Can you transcribe every line of the records below word for word, leaving the pictures out of your answer?

─── Material for this exercise

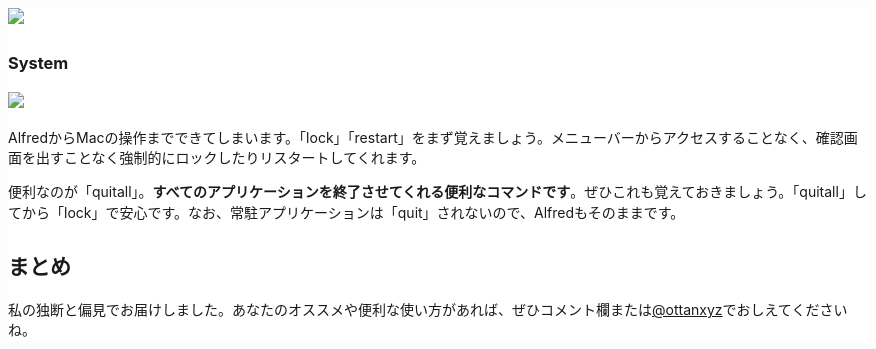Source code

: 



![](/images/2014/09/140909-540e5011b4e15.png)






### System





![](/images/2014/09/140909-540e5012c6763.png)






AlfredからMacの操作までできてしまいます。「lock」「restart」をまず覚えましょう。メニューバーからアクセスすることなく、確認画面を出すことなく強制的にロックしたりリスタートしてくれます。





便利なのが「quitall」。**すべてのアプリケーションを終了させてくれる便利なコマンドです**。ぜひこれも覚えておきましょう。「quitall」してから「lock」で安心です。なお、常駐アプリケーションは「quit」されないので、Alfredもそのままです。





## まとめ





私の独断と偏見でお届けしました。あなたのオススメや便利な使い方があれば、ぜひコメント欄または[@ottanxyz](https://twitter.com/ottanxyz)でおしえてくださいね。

──────

- [Exercise response]:
Source code

: 



![](/images/2014/09/140909-540e5011b4e15.png)






### System





![](/images/2014/09/140909-540e5012c6763.png)






AlfredからMacの操作までできてしまいます。「lock」「restart」をまず覚えましょう。メニューバーからアクセスすることなく、確認画面を出すことなく強制的にロックしたりリスタートしてくれます。





便利なのが「quitall」。**すべてのアプリケーションを終了させてくれる便利なコマンドです**。ぜひこれも覚えておきましょう。「quitall」してから「lock」で安心です。なお、常駐アプリケーションは「quit」されないので、Alfredもそのままです。





## まとめ





私の独断と偏見でお届けしました。あなたのオススメや便利な使い方があれば、ぜひコメント欄または[@ottanxyz](https://twitter.com/ottanxyz)でおしえてくださいね。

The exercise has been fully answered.